▶ **Requirement**
Scan the records below for the line with "(192, 170) none" and the line with "[22,300,191,316] [22,340,125,356] Migration". Repeat those two lines and every line between them exactly, and nothing else.

▶ **Provided data**

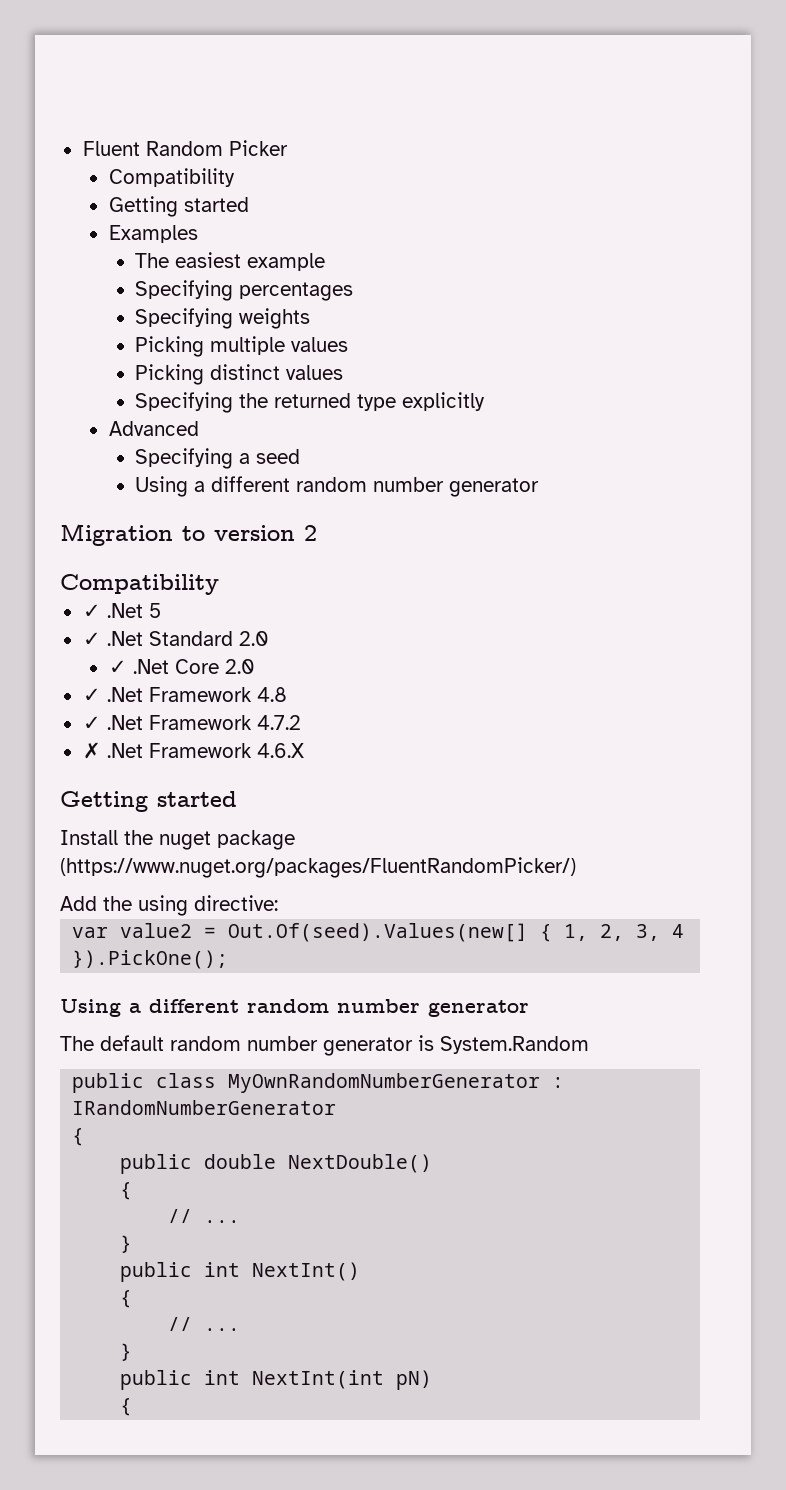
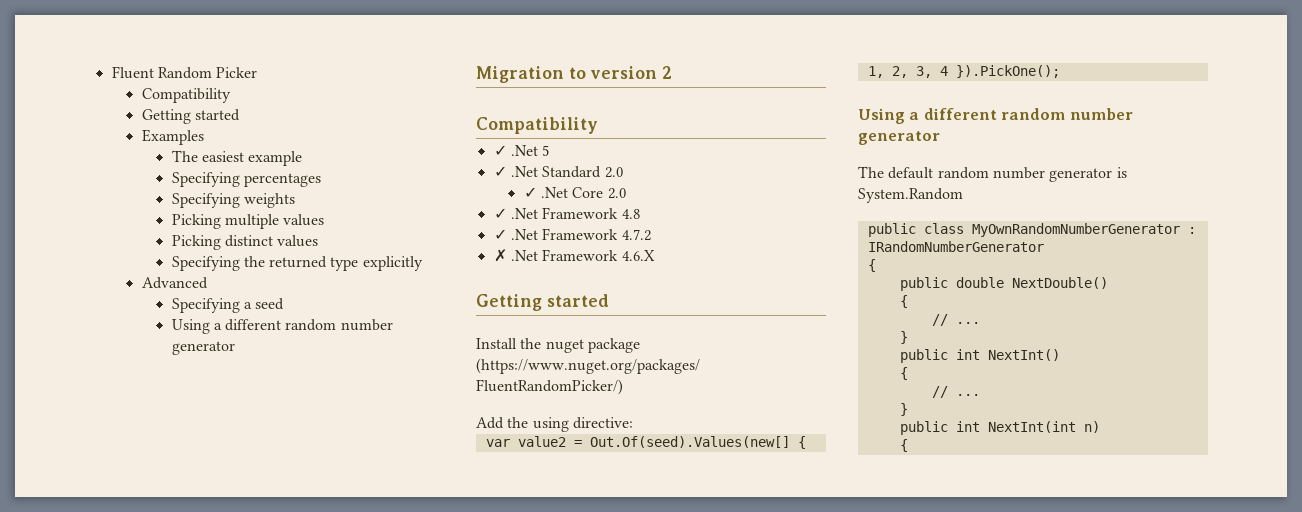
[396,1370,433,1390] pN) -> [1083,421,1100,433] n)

* * *

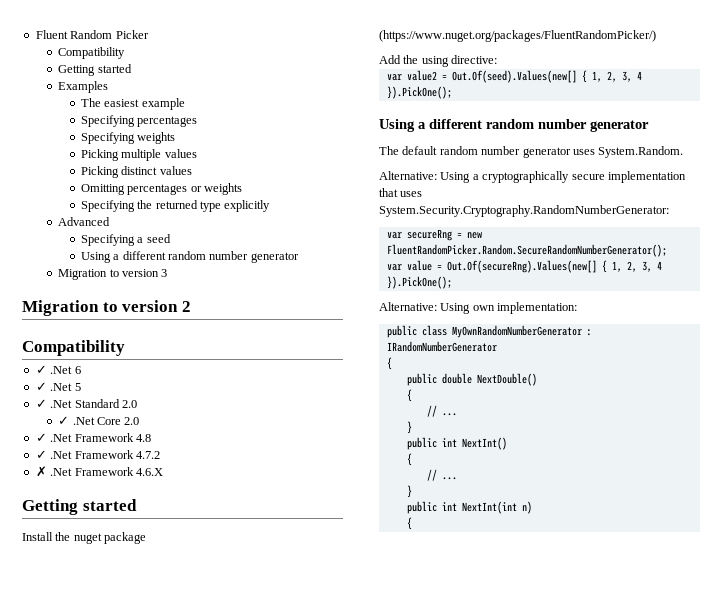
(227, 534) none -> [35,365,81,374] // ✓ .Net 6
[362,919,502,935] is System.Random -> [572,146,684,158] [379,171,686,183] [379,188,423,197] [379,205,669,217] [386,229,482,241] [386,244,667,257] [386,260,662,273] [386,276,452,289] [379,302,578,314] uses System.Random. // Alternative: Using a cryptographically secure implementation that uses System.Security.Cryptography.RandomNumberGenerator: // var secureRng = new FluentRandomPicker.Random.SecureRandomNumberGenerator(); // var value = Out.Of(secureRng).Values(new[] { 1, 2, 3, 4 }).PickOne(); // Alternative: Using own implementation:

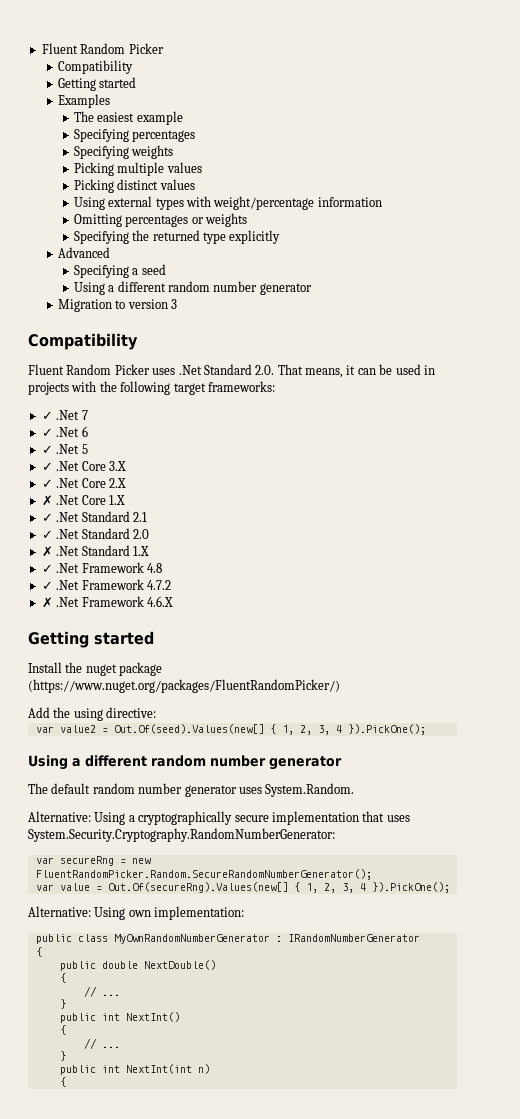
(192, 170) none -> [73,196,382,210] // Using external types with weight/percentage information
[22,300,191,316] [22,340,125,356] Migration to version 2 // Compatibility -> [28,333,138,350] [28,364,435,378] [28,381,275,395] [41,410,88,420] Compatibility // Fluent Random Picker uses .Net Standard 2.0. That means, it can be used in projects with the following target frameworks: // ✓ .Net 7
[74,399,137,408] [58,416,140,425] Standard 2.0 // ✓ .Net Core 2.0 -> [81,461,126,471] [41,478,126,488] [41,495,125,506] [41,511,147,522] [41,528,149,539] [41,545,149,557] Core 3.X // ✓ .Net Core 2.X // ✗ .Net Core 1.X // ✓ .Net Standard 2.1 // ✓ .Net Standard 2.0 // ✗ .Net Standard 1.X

▶ **The answer**
(192, 170) none -> [73,196,382,210] // Using external types with weight/percentage information
[22,300,191,316] [22,340,125,356] Migration to version 2 // Compatibility -> [28,333,138,350] [28,364,435,378] [28,381,275,395] [41,410,88,420] Compatibility // Fluent Random Picker uses .Net Standard 2.0. That means, it can be used in projects with the following target frameworks: // ✓ .Net 7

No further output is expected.